** Opening RECORDS PROVIDED block **

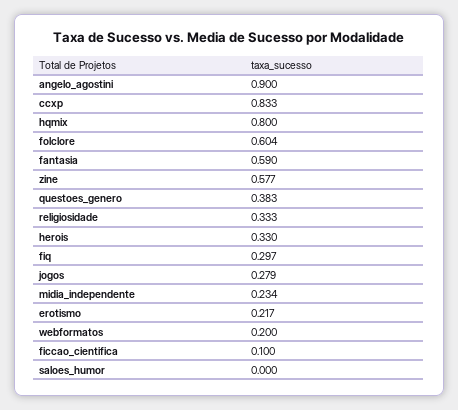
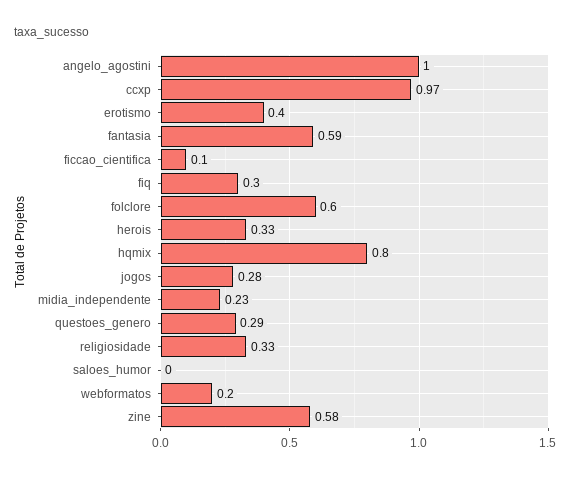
angelo_agostini: 0.9 -> 1
ccxp: 0.833 -> 0.97
questoes_genero: 0.383 -> 0.29
erotismo: 0.217 -> 0.4

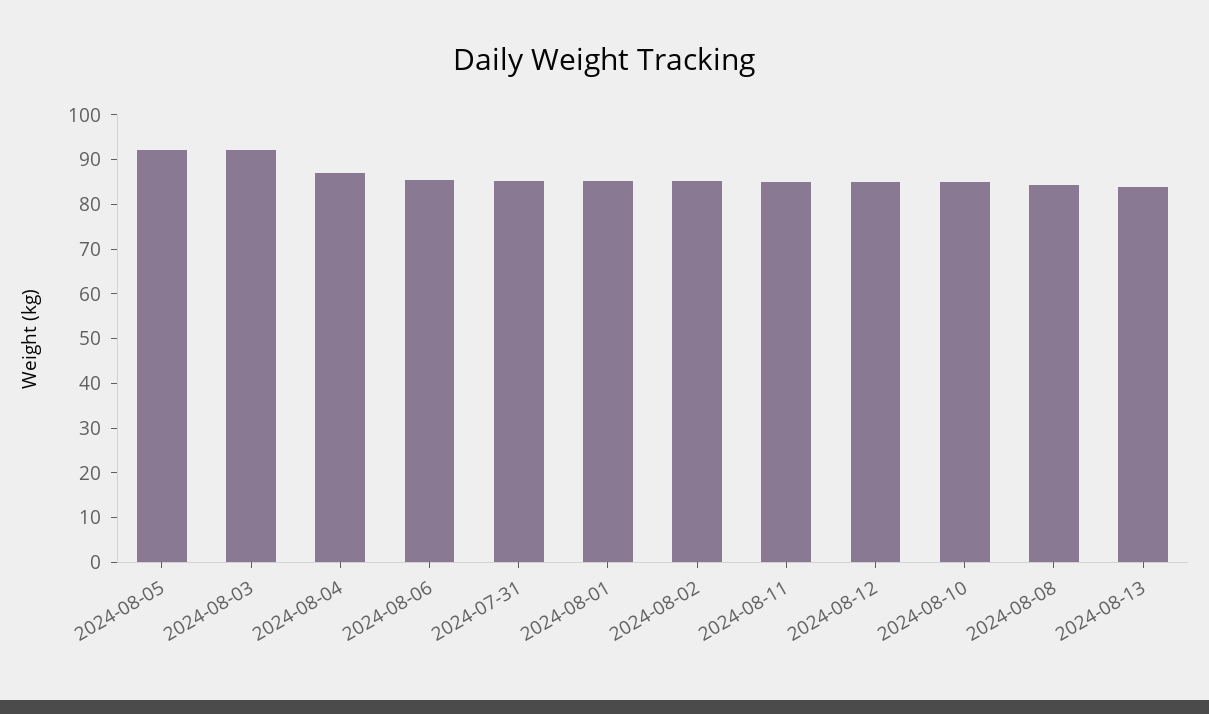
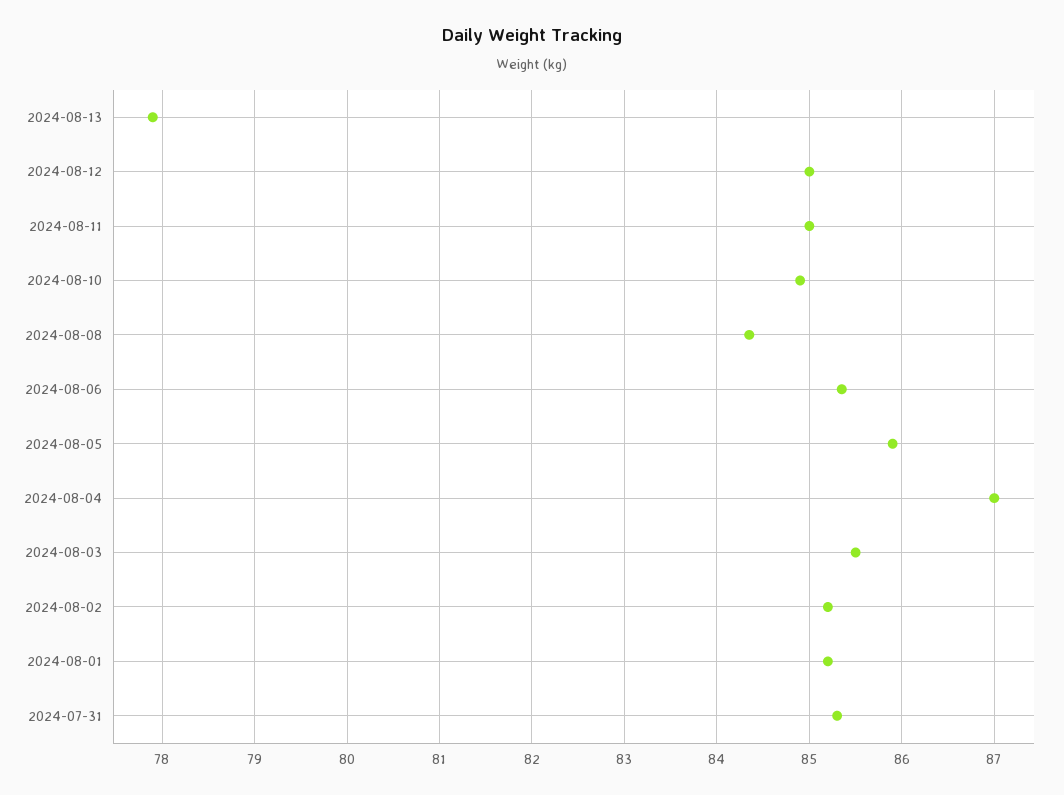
2024-08-05: 92 -> 85.9
2024-08-03: 92 -> 85.5
2024-08-13: 84 -> 77.9

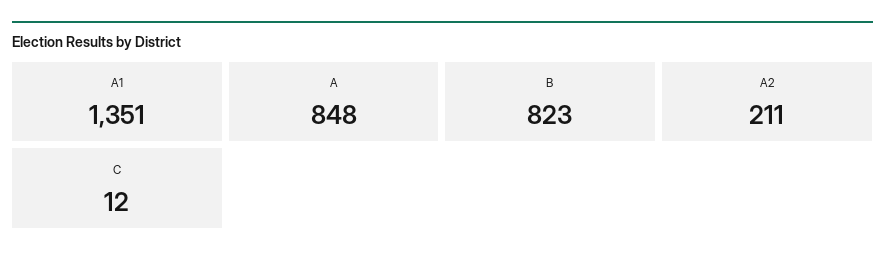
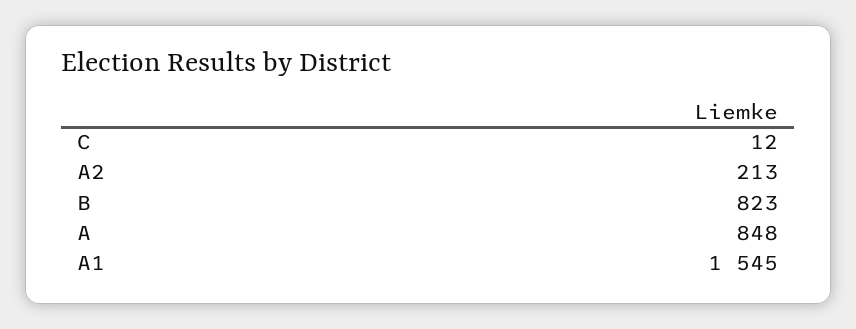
A1: 1351 -> 1545
A2: 211 -> 213

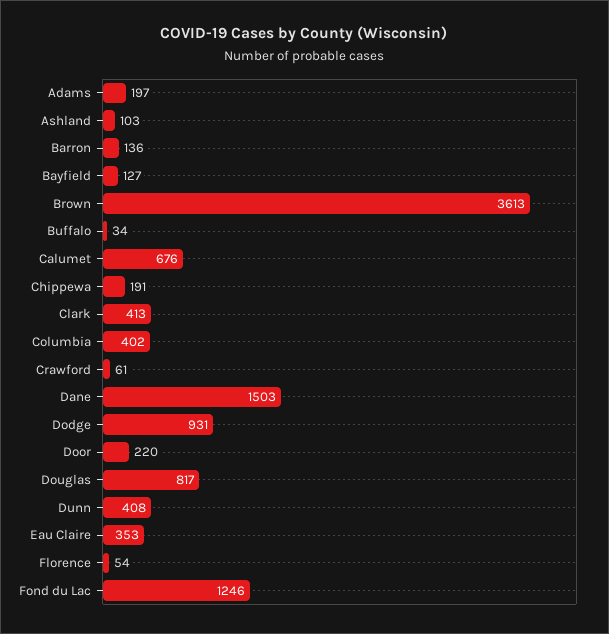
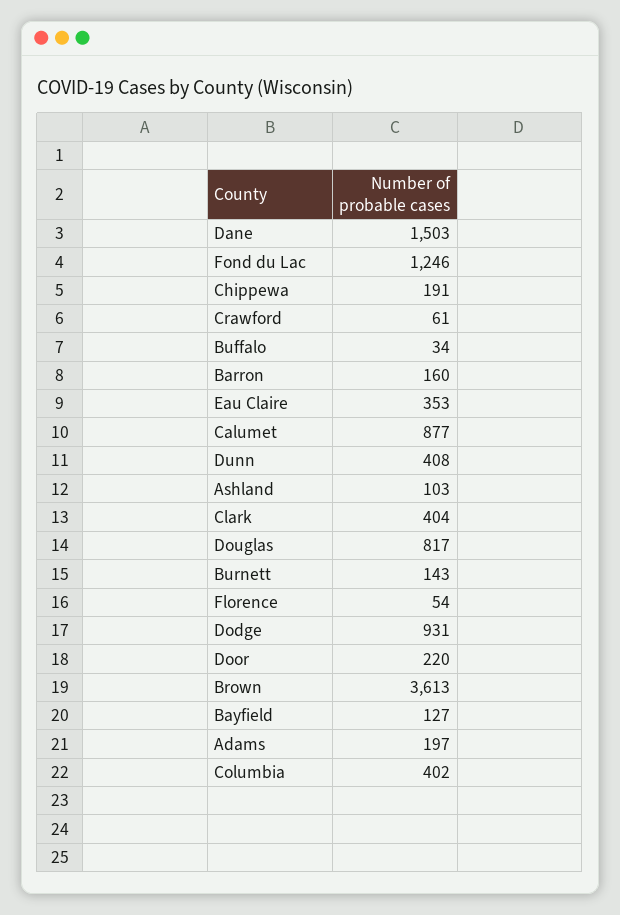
Barron: 136 -> 160
Calumet: 676 -> 877
Clark: 413 -> 404
Burnett: none -> 143

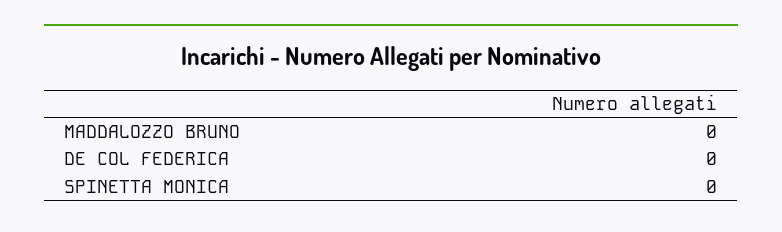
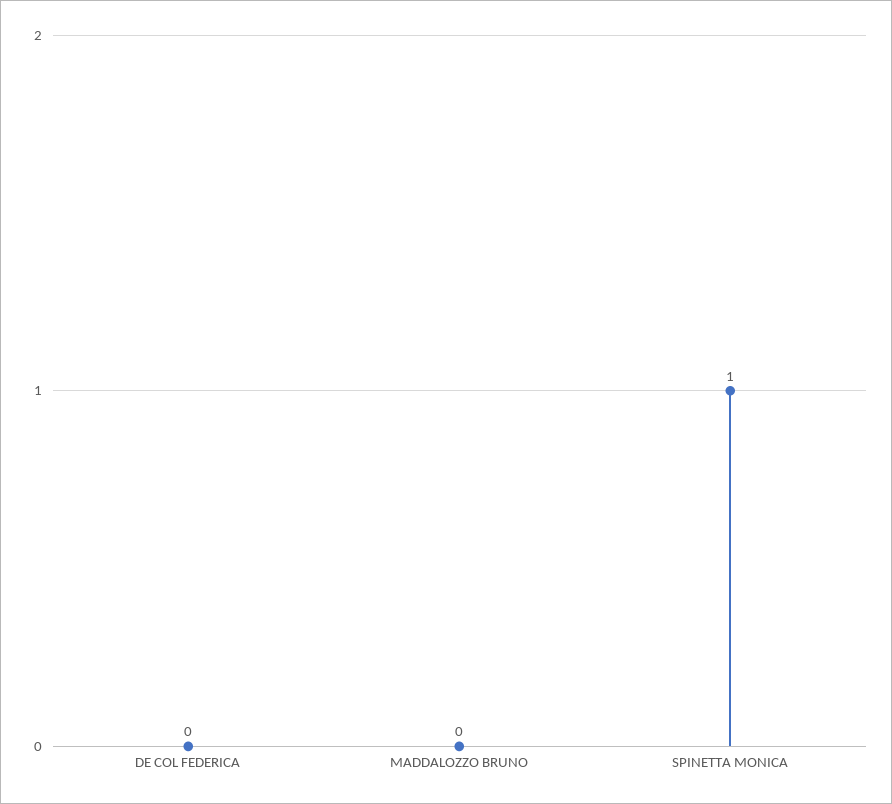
SPINETTA MONICA: 0 -> 1

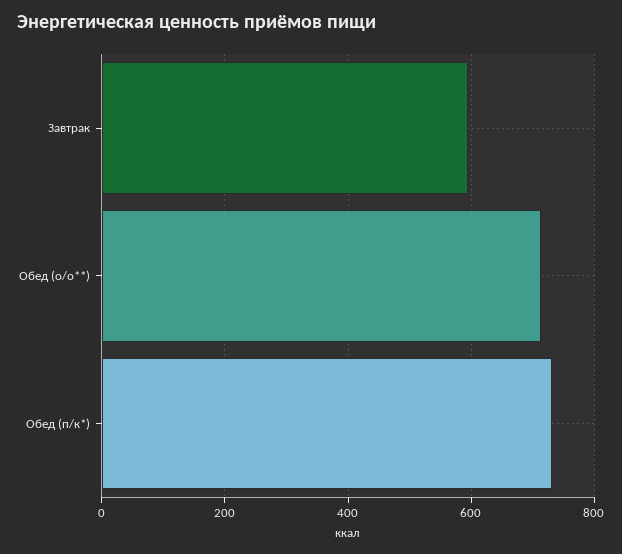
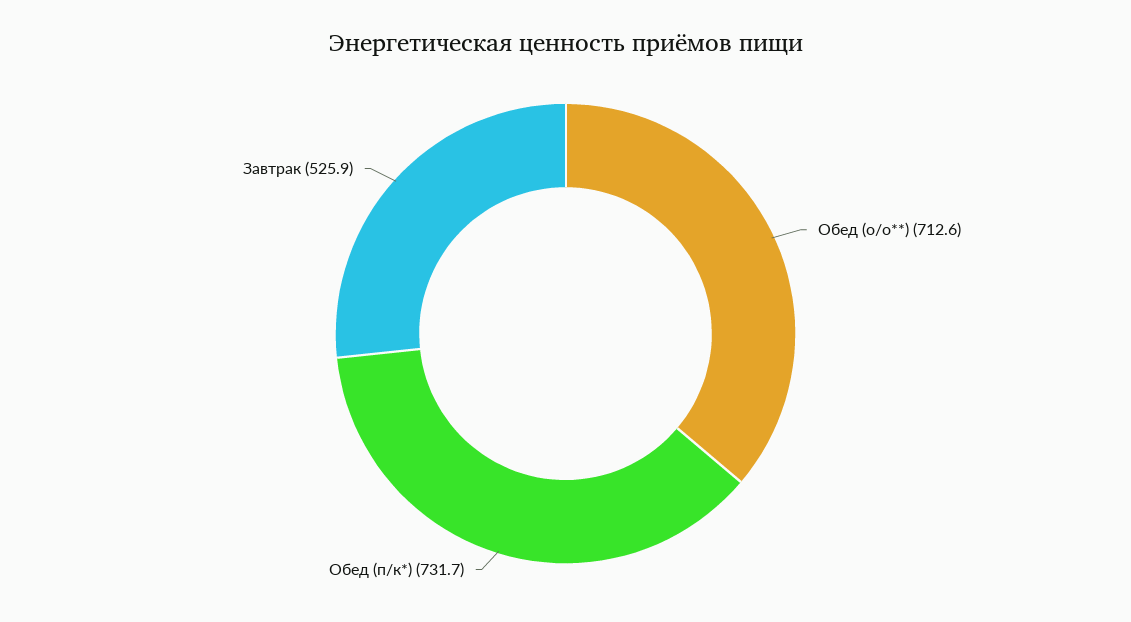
Завтрак: 600 -> 525.9

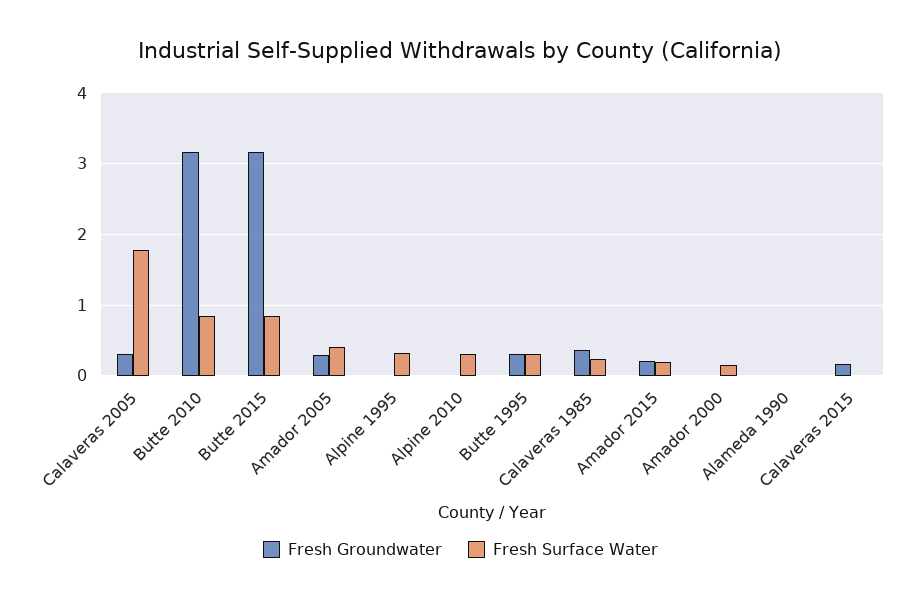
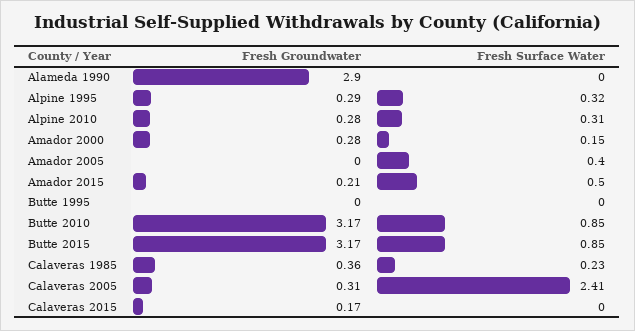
Fresh Surface Water, Calaveras 2005: 1.8 -> 2.41
Fresh Groundwater, Amador 2005: 0.3 -> 0
Fresh Groundwater, Alpine 1995: 0 -> 0.29
Fresh Groundwater, Alpine 2010: 0 -> 0.28
Fresh Groundwater, Butte 1995: 0.3 -> 0
Fresh Surface Water, Butte 1995: 0.3 -> 0
Fresh Surface Water, Amador 2015: 0.2 -> 0.5
Fresh Groundwater, Amador 2000: 0 -> 0.28
Fresh Groundwater, Alameda 1990: 0 -> 2.9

** Closing RECORDS PROVIDED block **

§ **WORK ORDER**:
Search the entries for the string "Alpine". Copy every line that has it.

§ **EXPECTED ANSWER**:
Fresh Groundwater, Alpine 1995: 0 -> 0.29
Fresh Groundwater, Alpine 2010: 0 -> 0.28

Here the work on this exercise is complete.